Safe Places for Dreaming, Reading, and Writing
In my children’s literature class, we left Fern sitting on a stool in the barn listening to Charlotte and other animals, but we’ll be reading about other quiet places – the Secret Garden, Terabitihia, Roxaboxen, and behind the couch in the Watson’s living room – where children go to find or recover their true selves, be it part of nature or a fire escape. So for this week’s writing assignment, while some students chose to write about the ways E.B. White brings out themes, others took the option of writing about childhood haunts or refuges.
Someone asked if it would be all right to just write about how and why a place was important, but not describe it. No, sorry, I replied. Grace Paley wrote that we write what we know to find out what we don’t know, and sensory details may not only lure in the reader, but surprise the writer. Uncovering one small thing may make forgotten parts appear, and the outside reveal what was forgotten within.
And I did feel a sense of discovery in short memoirs that introduced me to a forest hillside a student returned to and found to be really a rather few trees with beer cans and other litter on the ground near a busy street; still, he sat at the smaller crest of the hill and felt again like a king or warrior. I was happy to read about another’s window seat, bookshops, and the way in which someone was “almost raised by librarians.” At the school’s snack time, one shy boy started taking Goosebumps and other books to the quiet corner behind a seldom-used easel, then was pleased when another boy chose to join him. As weeks passed, other children came, too, and somehow there was room: he suspects the teacher quietly drew back the easel.
I read about a crabapple tree perch, pools that transformed swimmers into dolphins or mermaids, haystacks, a Crawfish Kingdom in a backyard brook, grandparents’ houses, a dance studio, a flowery cave made by a mother who planted morning glories over a bower, where tea for fairies was served on an old tablecloth, and an Electricity Shed Where You Shouldn’t Go Because It’s Dangerous, aka, The Headquarters, and more.

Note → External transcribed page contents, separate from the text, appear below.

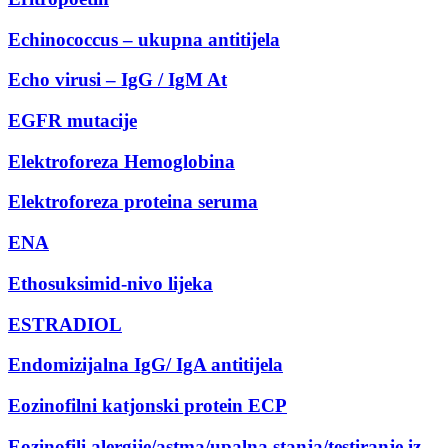
Echinococcus – ukupna antitijela
Echo virusi – IgG / IgM At
EGFR mutacije
Elektroforeza Hemoglobina
Elektroforeza proteina seruma
ENA
Ethosuksimid-nivo lijeka
ESTRADIOL
Endomizijalna IgG/ IgA antitijela
Eozinofilni katjonski protein ECP
Eozinofili alergije/astma/upalna stanja/testiranje iz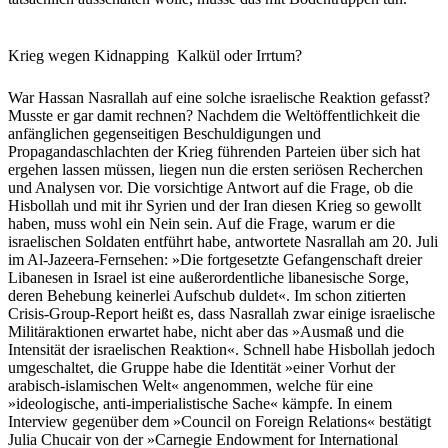
Krieg wegen Kidnapping  Kalkül oder Irrtum?
War Hassan Nasrallah auf eine solche israelische Reaktion gefasst?
Musste er gar damit rechnen? Nachdem die Weltöffentlichkeit die
anfänglichen gegenseitigen Beschuldigungen und
Propagandaschlachten der Krieg führenden Parteien über sich hat
ergehen lassen müssen, liegen nun die ersten seriösen Recherchen
und Analysen vor. Die vorsichtige Antwort auf die Frage, ob die
Hisbollah und mit ihr Syrien und der Iran diesen Krieg so gewollt
haben, muss wohl ein Nein sein. Auf die Frage, warum er die
israelischen Soldaten entführt habe, antwortete Nasrallah am 20. Juli
im Al-Jazeera-Fernsehen: »Die fortgesetzte Gefangenschaft dreier
Libanesen in Israel ist eine außerordentliche libanesische Sorge,
deren Behebung keinerlei Aufschub duldet«. Im schon zitierten
Crisis-Group-Report heißt es, dass Nasrallah zwar einige israelische
Militäraktionen erwartet habe, nicht aber das »Ausmaß und die
Intensität der israelischen Reaktion«. Schnell habe Hisbollah jedoch
umgeschaltet, die Gruppe habe die Identität »einer Vorhut der
arabisch-islamischen Welt« angenommen, welche für eine
»ideologische, anti-imperialistische Sache« kämpfe. In einem
Interview gegenüber dem »Council on Foreign Relations« bestätigt
Julia Chucair von der »Carnegie Endowment for International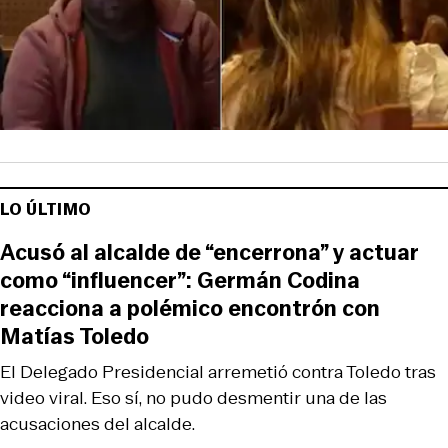
LO ÚLTIMO
Acusó al alcalde de “encerrona” y actuar
como “influencer”: Germán Codina
reacciona a polémico encontrón con
Matías Toledo
El Delegado Presidencial arremetió contra Toledo tras
video viral. Eso sí, no pudo desmentir una de las
acusaciones del alcalde.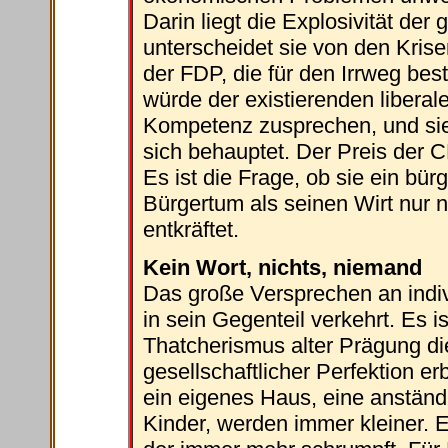
Darin liegt die Explosivität de
unterscheidet sie von den Krise
der FDP, die für den Irrweg best
würde der existierenden liberal
Kompetenz zusprechen, und sie 
sich behauptet. Der Preis der C
Es ist die Frage, ob sie ein bür
Bürgertum als seinen Wirt nur n
entkräftet.
Kein Wort, nichts, niemand
Das große Versprechen an indiv
in sein Gegenteil verkehrt. Es is
Thatcherismus alter Prägung di
gesellschaftlicher Perfektion er
ein eigenes Haus, eine anständi
Kinder, werden immer kleiner. E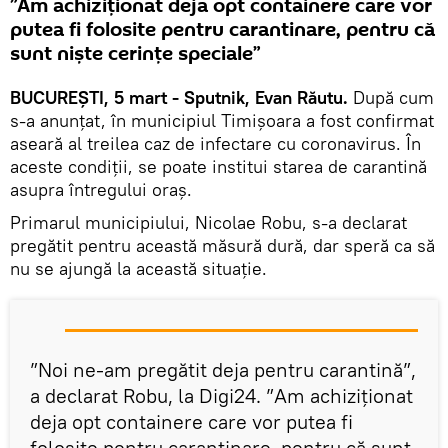
”Am achiziționat deja opt containere care vor
putea fi folosite pentru carantinare, pentru că
sunt niște cerințe speciale”
BUCUREȘTI, 5 mart - Sputnik, Evan Răutu.
După cum
s-a anunțat, în municipiul Timișoara a fost confirmat
aseară al treilea caz de infectare cu coronavirus. În
aceste condiții, se poate institui starea de carantină
asupra întregului oraș.
Primarul municipiului, Nicolae Robu, s-a declarat
pregătit pentru această măsură dură, dar speră ca să
nu se ajungă la această situație.
”Noi ne-am pregătit deja pentru carantină”,
a declarat Robu, la Digi24. ”Am achiziționat
deja opt containere care vor putea fi
folosite pentru carantinare, pentru că sunt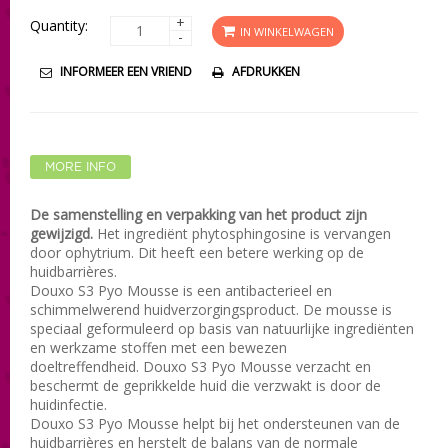
+
Quantity:
IN WINKELWAGEN
-
INFORMEER EEN VRIEND
AFDRUKKEN
MORE INFO
De samenstelling en verpakking van het product zijn
gewijzigd.
Het ingrediënt phytosphingosine is vervangen
door ophytrium. Dit heeft een betere werking op de
huidbarrières.
Douxo S3 Pyo Mousse is een antibacterieel en
schimmelwerend huidverzorgingsproduct. De mousse is
speciaal geformuleerd op basis van natuurlijke ingrediënten
en werkzame stoffen met een bewezen
doeltreffendheid. Douxo S3 Pyo Mousse verzacht en
beschermt de geprikkelde huid die verzwakt is door de
huidinfectie.
Douxo S3 Pyo Mousse helpt bij het ondersteunen van de
huidbarrières en herstelt de balans van de normale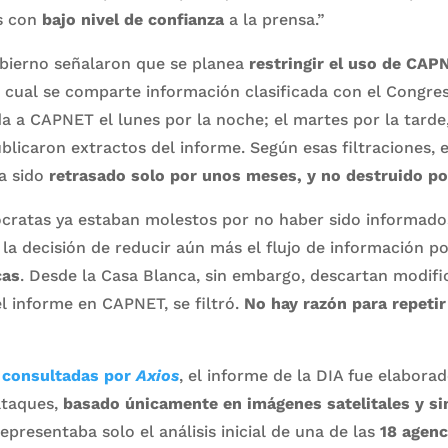
s con
bajo nivel de confianza
a la prensa.”
obierno señalaron que se planea
restringir el uso de CAP
l cual se comparte información clasificada con el Congre
da a CAPNET el lunes por la noche; el martes por la tard
blicaron extractos del informe. Según esas filtraciones, 
ía sido
retrasado solo por unos meses, y no destruido p
cratas ya estaban molestos por no haber sido informad
la decisión de reducir aún más el flujo de información p
cas
. Desde la Casa Blanca, sin embargo, descartan modific
l informe en CAPNET, se filtró.
No hay razón para repetir
 consultadas por
Axios
, el informe de la DIA fue elabora
ataques,
basado únicamente en imágenes satelitales y sin
epresentaba solo el análisis inicial de una de las
18 agenc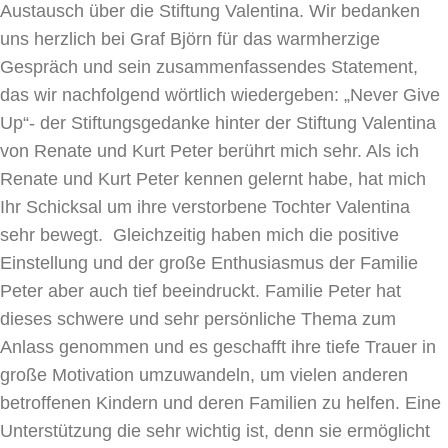
Austausch über die Stiftung Valentina. Wir bedanken
uns herzlich bei Graf Björn für das warmherzige
Gespräch und sein zusammenfassendes Statement,
das wir nachfolgend wörtlich wiedergeben: „Never Give
Up“- der Stiftungsgedanke hinter der Stiftung Valentina
von Renate und Kurt Peter berührt mich sehr. Als ich
Renate und Kurt Peter kennen gelernt habe, hat mich
Ihr Schicksal um ihre verstorbene Tochter Valentina
sehr bewegt. Gleichzeitig haben mich die positive
Einstellung und der große Enthusiasmus der Familie
Peter aber auch tief beeindruckt. Familie Peter hat
dieses schwere und sehr persönliche Thema zum
Anlass genommen und es geschafft ihre tiefe Trauer in
große Motivation umzuwandeln, um vielen anderen
betroffenen Kindern und deren Familien zu helfen. Eine
Unterstützung die sehr wichtig ist, denn sie ermöglicht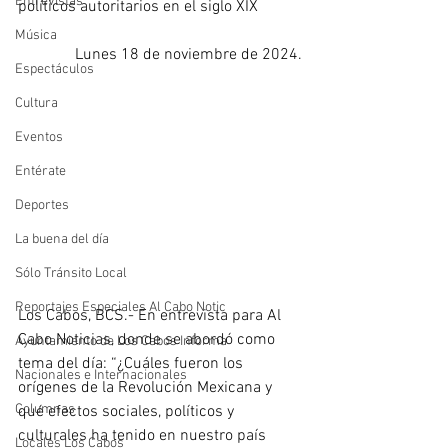
Entrevistas
políticos autoritarios en el siglo XIX
Música
Lunes 18 de noviembre de 2024.
Espectáculos
Cultura
Eventos
Entérate
Deportes
La buena del día
Sólo Tránsito Local
Reportajes Especiales Al Cabo Notic
Los Cabos, BCS.- En entrevista para Al 
Cabo Noticias, donde se abordó como 
Ayuntamiento de Los Cabos Informa
tema del día: “¿Cuáles fueron los 
Nacionales e Internacionales
orígenes de la Revolución Mexicana y 
Columnas
qué efectos sociales, políticos y 
culturales ha tenido en nuestro país 
Locales Los Cabos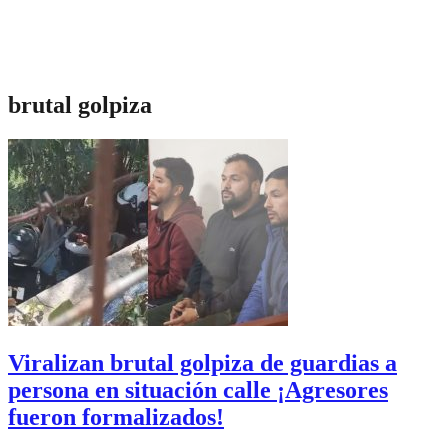
brutal golpiza
Viralizan brutal golpiza de guardias a
persona en situación calle ¡Agresores
fueron formalizados!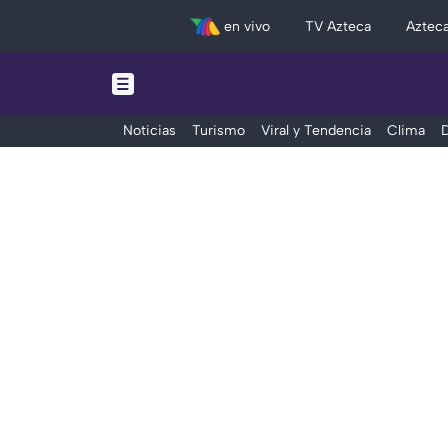
en vivo
TV Azteca
Aztec
Noticias
Turismo
Viral y Tendencia
Clima
D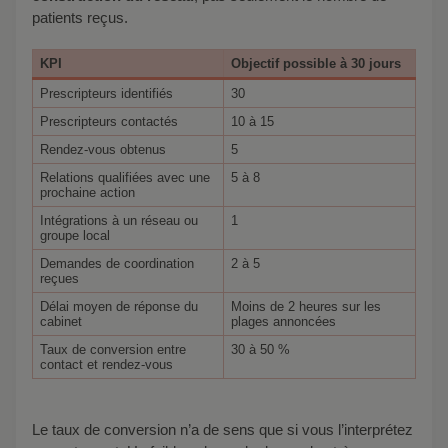
patients reçus.
KPI
Objectif possible à 30 jours
Prescripteurs identifiés
30
Prescripteurs contactés
10 à 15
Rendez-vous obtenus
5
Relations qualifiées avec une
5 à 8
prochaine action
Intégrations à un réseau ou
1
groupe local
Demandes de coordination
2 à 5
reçues
Délai moyen de réponse du
Moins de 2 heures sur les
cabinet
plages annoncées
Taux de conversion entre
30 à 50 %
contact et rendez-vous
Le taux de conversion n’a de sens que si vous l’interprétez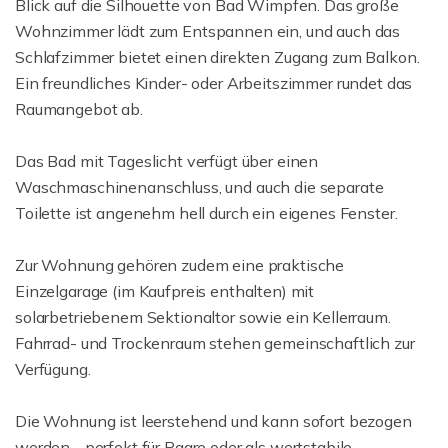
Blick auf die Silhouette von Bad Wimpfen. Das große
Wohnzimmer lädt zum Entspannen ein, und auch das
Schlafzimmer bietet einen direkten Zugang zum Balkon.
Ein freundliches Kinder- oder Arbeitszimmer rundet das
Raumangebot ab.
Das Bad mit Tageslicht verfügt über einen
Waschmaschinenanschluss, und auch die separate
Toilette ist angenehm hell durch ein eigenes Fenster.
Zur Wohnung gehören zudem eine praktische
Einzelgarage (im Kaufpreis enthalten) mit
solarbetriebenem Sektionaltor sowie ein Kellerraum.
Fahrrad- und Trockenraum stehen gemeinschaftlich zur
Verfügung.
Die Wohnung ist leerstehend und kann sofort bezogen
werden - perfekt für Paare oder als wertstabile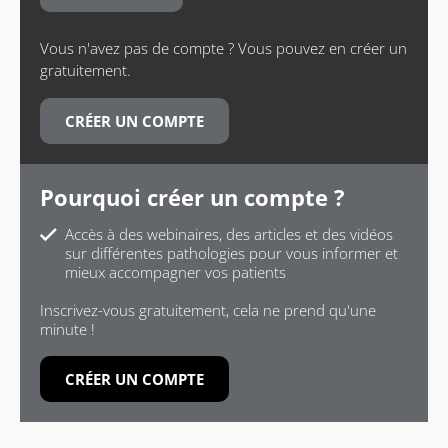
Vous n'avez pas de compte ? Vous pouvez en créer un
gratuitement.
CRÉER UN COMPTE
Pourquoi créer un compte ?
Accès à des webinaires, des articles et des vidéos
sur différentes pathologies pour vous informer et
mieux accompagner vos patients
Inscrivez-vous gratuitement, cela ne prend qu'une
minute !
CRÉER UN COMPTE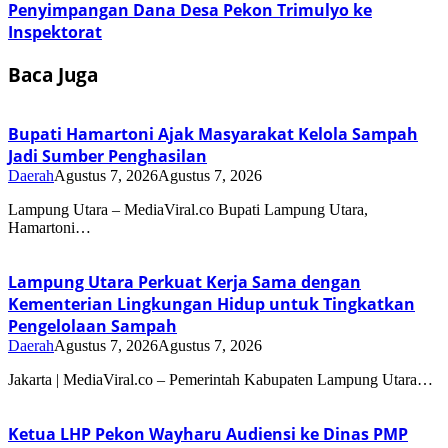
Penyimpangan Dana Desa Pekon Trimulyo ke
Inspektorat
Baca Juga
Bupati Hamartoni Ajak Masyarakat Kelola Sampah
Jadi Sumber Penghasilan
Daerah
Agustus 7, 2026
Agustus 7, 2026
Lampung Utara – MediaViral.co Bupati Lampung Utara,
Hamartoni…
Lampung Utara Perkuat Kerja Sama dengan
Kementerian Lingkungan Hidup untuk Tingkatkan
Pengelolaan Sampah
Daerah
Agustus 7, 2026
Agustus 7, 2026
Jakarta | MediaViral.co – Pemerintah Kabupaten Lampung Utara…
Ketua LHP Pekon Wayharu Audiensi ke Dinas PMP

If we’re lucky or wise, we can call up a sense of being in those old cherished places when we need them. I spent much of this snowy day with a quilt drawn over my knees, watching the world turn whiter, while leaving it for a world I’m tucking between other covers. But sometimes we need a real place, either new to us or familiar, that gives us a sense that if we venture into the woods, a cottage with three plates and bowls set out, one just for us, will be waiting.
I hope my role running writing workshops at a spring retreat in northern California will help create such a safe place. At Candles in the Window: A Yoga and Writing Retreat (With Chocolate), we’ll get to look up at redwood trees, which I’ve never seen. But the notebook on my lap will be familiar. I’ll know at least one other person, and look forward to meeting people I expect will turn into friends. That’s the magic of safe places, sanctuaries, forts, or hideouts. Anything can happen.